#### [Seitenauszug]
◎Was ist das?
Dieser Datensatz misst, wie viel Wasser Deutschland im Verhältnis zu seinen nutzbaren Wasserreserven tatsächlich entnimmt. Wer wissen will, ob unser Wasser knapp wird – und wo –, findet hier eine der zentralsten Kennzahlen der deutschen Umweltbeobachtung.
↗Aktuelle Entwicklung
Seit den 1990er Jahren ist der Wassernutzungsindex in Deutschland kontinuierlich gesunken. Seit 2007 liegt er dauerhaft unter der kritischen Schwelle von 20 Prozent – das heißt, bundesweit werden weniger als ein Fünftel der verfügbaren Wasserreserven genutzt. Regional zeigt sich jedoch ein anderes Bild: In Teilen Ostdeutschlands und im Rheingraben überschreiten einzelne Gebiete diesen Schwellenwert deutlich.

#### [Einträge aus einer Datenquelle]
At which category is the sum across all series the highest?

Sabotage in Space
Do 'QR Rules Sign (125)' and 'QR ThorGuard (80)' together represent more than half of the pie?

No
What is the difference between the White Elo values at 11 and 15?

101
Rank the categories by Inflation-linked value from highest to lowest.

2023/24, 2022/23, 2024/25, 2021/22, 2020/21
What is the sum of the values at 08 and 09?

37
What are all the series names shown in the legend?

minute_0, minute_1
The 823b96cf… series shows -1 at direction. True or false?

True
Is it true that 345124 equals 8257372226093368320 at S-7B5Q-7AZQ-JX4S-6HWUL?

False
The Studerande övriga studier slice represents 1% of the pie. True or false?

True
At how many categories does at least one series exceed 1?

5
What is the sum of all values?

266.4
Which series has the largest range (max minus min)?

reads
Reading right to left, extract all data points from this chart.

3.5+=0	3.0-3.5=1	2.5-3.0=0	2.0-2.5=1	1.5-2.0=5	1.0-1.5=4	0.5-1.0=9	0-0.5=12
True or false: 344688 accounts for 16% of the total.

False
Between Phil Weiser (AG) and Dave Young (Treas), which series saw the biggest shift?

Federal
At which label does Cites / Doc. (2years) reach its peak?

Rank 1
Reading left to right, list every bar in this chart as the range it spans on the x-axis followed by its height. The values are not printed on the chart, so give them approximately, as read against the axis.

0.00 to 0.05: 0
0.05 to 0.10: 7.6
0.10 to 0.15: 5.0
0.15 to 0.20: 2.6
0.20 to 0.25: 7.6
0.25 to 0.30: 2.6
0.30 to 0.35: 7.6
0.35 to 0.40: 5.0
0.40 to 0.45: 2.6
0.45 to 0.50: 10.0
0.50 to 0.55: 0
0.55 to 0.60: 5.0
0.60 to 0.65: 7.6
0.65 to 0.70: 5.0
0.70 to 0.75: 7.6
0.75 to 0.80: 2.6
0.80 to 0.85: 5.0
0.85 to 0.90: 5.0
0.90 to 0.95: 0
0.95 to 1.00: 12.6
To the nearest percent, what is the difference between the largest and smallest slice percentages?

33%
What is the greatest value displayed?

#### [Übungsaufgaben]
[1] Fassen Sie den Absatz des Auszugs zum Wassernutzungsindex, der mit „Seit den 1990er Jahren“ beginnt, als knappe Aufzählung zusammen, ohne eine seiner wesentlichen Angaben auszulassen.
[2] Geben Sie aus dem Auszug zum Wassernutzungsindex den Abschnitt wortgetreu wieder, der mit „Dieser Datensatz misst, wie“ einsetzt und sich bis einschließlich „der deutschen Umweltbeobachtung.“ erstreckt.
[3] Führen Sie den Auszug zum Wassernutzungsindex im Anschluss an seinen letzten Satz weiter.
Die Einträge sind hierfür ohne Belang.

#### [Lösungen zur Übung]
[1]
- Der Wassernutzungsindex in Deutschland sinkt seit den 1990er Jahren kontinuierlich.
- Seit 2007 liegt er dauerhaft unter der kritischen Schwelle von 20 Prozent, bundesweit wird also weniger als ein Fünftel der verfügbaren Wasserreserven genutzt.
- Regional sieht es anders aus: In Teilen Ostdeutschlands und im Rheingraben überschreiten einzelne Gebiete diesen Schwellenwert deutlich.

[2]
Dieser Datensatz misst, wie viel Wasser Deutschland im Verhältnis zu seinen nutzbaren Wasserreserven tatsächlich entnimmt. Wer wissen will, ob unser Wasser knapp wird – und wo –, findet hier eine der zentralsten Kennzahlen der deutschen Umweltbeobachtung.

[3]
⬡Politischer Kontext
Die EU-Wasserrahmenrichtlinie verpflichtet Deutschland, den ökologischen Zustand seiner Gewässer zu schützen und nachhaltige Entnahmen sicherzustellen. Klimamodelle prognostizieren häufigere Trockensommer, was die saisonalen Spitzenlasten für Wasserversorger erhöht und politischen Handlungsdruck erzeugt. Kommunen, Wasserversorger und Landesregierungen stützen ihre Planungsentscheidungen direkt auf diese Kennzahl.
≋Methodik & Einschränkungen
Gemessen wird das Verhältnis der gesamten Wasserentnahme zum langfristig verfügbaren Wasserdargebot – ausgedrückt als Prozentsatz. Der Index bildet keine Wasserqualität ab und kann regionale Engpässe auf nationaler Ebene statistisch überdecken.